From: Automated CUT&Tag profiling of chromatin heterogeneity in mixed-lineage leukemia

a, Line plot comparing the Bayesian Information Criterion (BIC) for a range of Gaussian mixture models containing 1-9 components using either equal (E) or unequal (V) variance to model the distribution of KMT2A peak widths in CD34 + HSPCs. A two component Gaussian mixture model provides the highest BIC. b, Histogram of KMT2A peak widths in CD34 + HSPCs showing the two Gaussian models fit to the data.
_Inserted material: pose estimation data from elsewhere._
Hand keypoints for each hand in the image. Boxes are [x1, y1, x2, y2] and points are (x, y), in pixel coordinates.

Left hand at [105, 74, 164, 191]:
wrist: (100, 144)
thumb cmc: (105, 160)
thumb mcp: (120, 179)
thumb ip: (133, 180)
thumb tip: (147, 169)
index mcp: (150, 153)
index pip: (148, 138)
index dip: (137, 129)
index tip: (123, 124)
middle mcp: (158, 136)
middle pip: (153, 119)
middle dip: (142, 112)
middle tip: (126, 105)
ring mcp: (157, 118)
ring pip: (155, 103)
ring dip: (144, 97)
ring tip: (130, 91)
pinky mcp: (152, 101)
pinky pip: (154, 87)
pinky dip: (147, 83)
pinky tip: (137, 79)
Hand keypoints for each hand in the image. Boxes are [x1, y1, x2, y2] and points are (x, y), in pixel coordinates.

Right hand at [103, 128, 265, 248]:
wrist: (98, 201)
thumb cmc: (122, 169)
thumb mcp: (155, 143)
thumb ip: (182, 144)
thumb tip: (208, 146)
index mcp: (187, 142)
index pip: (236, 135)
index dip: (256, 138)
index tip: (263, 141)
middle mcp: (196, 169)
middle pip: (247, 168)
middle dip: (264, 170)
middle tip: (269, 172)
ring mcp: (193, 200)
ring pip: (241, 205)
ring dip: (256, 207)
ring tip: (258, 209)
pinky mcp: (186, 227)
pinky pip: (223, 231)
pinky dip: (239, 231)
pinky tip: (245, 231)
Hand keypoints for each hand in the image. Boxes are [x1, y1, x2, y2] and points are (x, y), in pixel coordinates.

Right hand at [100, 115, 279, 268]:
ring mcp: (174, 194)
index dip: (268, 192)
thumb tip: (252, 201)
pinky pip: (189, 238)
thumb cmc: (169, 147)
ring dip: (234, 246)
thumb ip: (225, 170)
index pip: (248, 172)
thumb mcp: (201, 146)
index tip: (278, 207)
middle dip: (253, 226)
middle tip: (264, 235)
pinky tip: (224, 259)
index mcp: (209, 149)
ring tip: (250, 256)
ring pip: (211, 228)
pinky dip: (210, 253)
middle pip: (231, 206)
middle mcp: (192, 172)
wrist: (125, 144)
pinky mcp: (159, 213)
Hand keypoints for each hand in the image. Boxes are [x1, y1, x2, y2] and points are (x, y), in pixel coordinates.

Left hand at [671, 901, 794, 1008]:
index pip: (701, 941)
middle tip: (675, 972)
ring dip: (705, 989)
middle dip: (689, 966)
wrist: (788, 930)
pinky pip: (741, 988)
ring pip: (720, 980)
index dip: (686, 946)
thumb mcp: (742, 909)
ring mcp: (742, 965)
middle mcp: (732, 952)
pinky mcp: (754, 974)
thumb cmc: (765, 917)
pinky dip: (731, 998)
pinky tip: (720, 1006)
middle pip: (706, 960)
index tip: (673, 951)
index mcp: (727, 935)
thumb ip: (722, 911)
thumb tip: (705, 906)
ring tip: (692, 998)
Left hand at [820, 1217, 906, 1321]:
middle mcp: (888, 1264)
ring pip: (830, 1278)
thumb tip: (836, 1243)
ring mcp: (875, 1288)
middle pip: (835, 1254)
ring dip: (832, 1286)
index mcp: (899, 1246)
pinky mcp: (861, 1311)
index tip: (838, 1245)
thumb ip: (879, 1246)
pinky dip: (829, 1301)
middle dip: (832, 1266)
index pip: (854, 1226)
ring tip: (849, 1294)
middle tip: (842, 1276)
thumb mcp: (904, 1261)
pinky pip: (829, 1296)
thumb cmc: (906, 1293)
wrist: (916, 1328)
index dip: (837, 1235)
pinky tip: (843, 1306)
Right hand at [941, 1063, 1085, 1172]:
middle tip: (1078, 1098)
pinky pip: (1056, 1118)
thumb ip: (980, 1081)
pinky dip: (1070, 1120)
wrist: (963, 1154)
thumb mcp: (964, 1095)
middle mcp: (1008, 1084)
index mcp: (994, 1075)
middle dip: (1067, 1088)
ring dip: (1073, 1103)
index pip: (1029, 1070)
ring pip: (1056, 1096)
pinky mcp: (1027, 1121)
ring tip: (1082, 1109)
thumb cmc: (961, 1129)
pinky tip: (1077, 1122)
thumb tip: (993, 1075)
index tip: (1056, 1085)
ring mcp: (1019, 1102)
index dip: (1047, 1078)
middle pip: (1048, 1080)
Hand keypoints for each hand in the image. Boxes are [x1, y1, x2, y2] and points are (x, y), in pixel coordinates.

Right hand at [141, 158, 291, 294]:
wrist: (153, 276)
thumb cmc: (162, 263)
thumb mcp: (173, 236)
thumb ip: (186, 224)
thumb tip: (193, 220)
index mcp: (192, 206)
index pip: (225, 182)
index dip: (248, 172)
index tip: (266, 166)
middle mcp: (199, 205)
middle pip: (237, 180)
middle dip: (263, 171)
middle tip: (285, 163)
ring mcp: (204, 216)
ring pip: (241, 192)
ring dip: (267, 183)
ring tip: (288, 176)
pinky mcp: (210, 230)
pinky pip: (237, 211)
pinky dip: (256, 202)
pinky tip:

The dotted line indicates the threshold separating peaks called as ‘wide’ versus ‘narrow’. c, Same as (a) but modeling the distribution of the relative enrichment of the KMT2A N- versus C-terminus (KMT2A N/C scores) over KMT2A peaks in CD34 + HSPCs. The highest BIC is achieved by a single Gaussian distribution. d, A two component model fails to partition the KMT2A peaks by N/C scores in CD34 + HSPCs. e, Scatter plots comparing the KMT2A peak width and N/C scores in control CD34 + HSPCs; wide peaks indicated in red. f, Same as (a) but for the KMT2Ar SEM cell line. g, Same as (b) but for SEM cells. h, Same as (c) but for SEM cells. Here, a two component Gaussian mixture model achieves the highest BIC. i, Two Gaussian models fit to the SEM KMT2A N/C scores. The dotted line indicates the threshold separating peaks with ‘high’ versus ‘low’ KMT2A N/C scores. j, Same as (e) but for SEM cells; oncoprotein targets are indicated in red. k, Venn diagram of KMT2A-AF4 oncoprotein target genes in SEM cells called using either this two-dimensional Gaussian modeling approach or using ChIP-seq23. l, Same as (e) for the KMT2Ar ML-2 cell line which lacks the wild-type KMT2A allele. m, Same as (e) for the control H1 sample.